Bekannte von L. zeichnen alle dasselbe Bild: Die 60-Jährige wird als liebe, stets freundliche Frau beschrieben. «Ich bin schockiert», heisst es immer wieder. Warum Maria L. sterben musste, kann sich von den Nachbarinnen niemand vorstellen. «Vor ein paar Tagen sprachen wir noch miteinander und jetzt soll sie nicht mehr da sein», sagt eine. «Ich habe sie noch am Wochenende an der Coop-Tankstelle gesehen», eine andere. Sie habe getankt und ein bisschen eingekauft. Alles normal also.
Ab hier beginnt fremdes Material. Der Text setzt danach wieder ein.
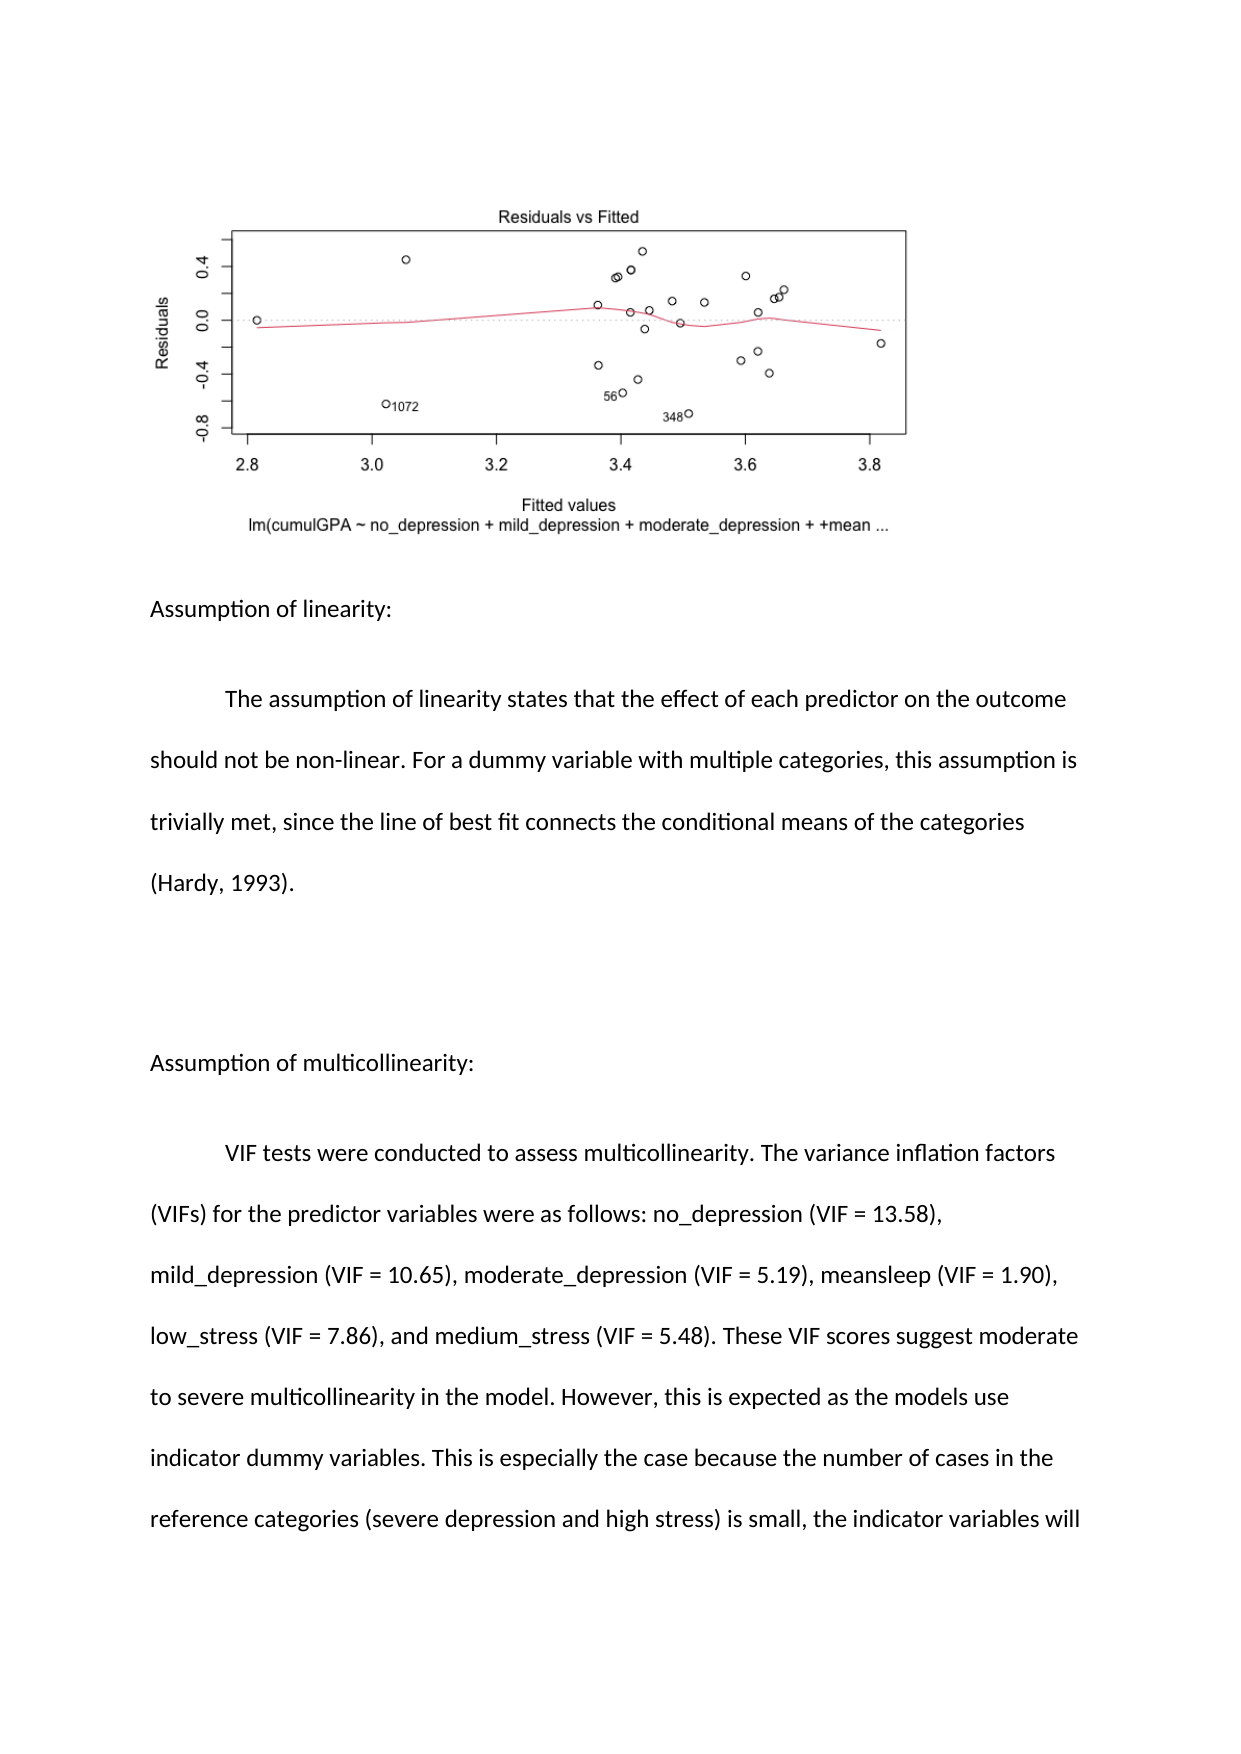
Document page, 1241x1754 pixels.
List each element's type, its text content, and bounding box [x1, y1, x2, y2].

picture [150, 150, 948, 536]
text Assumption of linearity: [150, 593, 1090, 624]
text The assumption of linearity states that the effect of each predictor on the outcome should not be non-linear. For a dummy variable with multiple categories, this assumption is trivially met, since the line of best fit connects the conditional means of the categories (Hardy, 1993). [150, 683, 1090, 897]
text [150, 1137, 1090, 1534]
text Assumption of multicollinearity: [150, 1047, 1090, 1078]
Doch am Sonntagnachmittag kurz vor 15 Uhr ist nichts mehr normal. Maria L. wird mit einer Faustfeuerwaffe erschossen, wie die Baselbieter Polizei mitteilt. Noch vor Ort wird ein Tatverdächtiger festgenommen. Es handelt sich um einen Schweizer (30). Die Staatsanwaltschaft Basel-Landschaft wird beim Zwangsmassnahmengericht U-Haft für den mutmasslichen Täter beantragen. Die Polizei teilt mit, der Verdächtige habe Maria L. gekannt. Mehr noch: Die beiden seien verwandt gewesen!

«Ruhe in Frieden»

Der genaue Tathergang ist noch weitgehend offen und Gegenstand laufender Ermittlungen. Auch am Montag war die Polizei vor Ort und suchte den Tatort ab.

Vor den Toren werden Blumen niedergelegt. Und ein Brief. Die Menschen trauern auch auf Facebook um Maria L. «Ruhe in Frieden», wird oft geschrieben. Eine Kommentierende wird sehr persönlich: «Unfassbar - so vieli Gspröch, Erinnerige und Spaziergäng».

Klar wird: Was geschehen ist, kann niemand fassen. Aber es ist traurige Realität: Maria L. ist tot. Der Hundesportplatz bleibt vorübergehend geschlossen.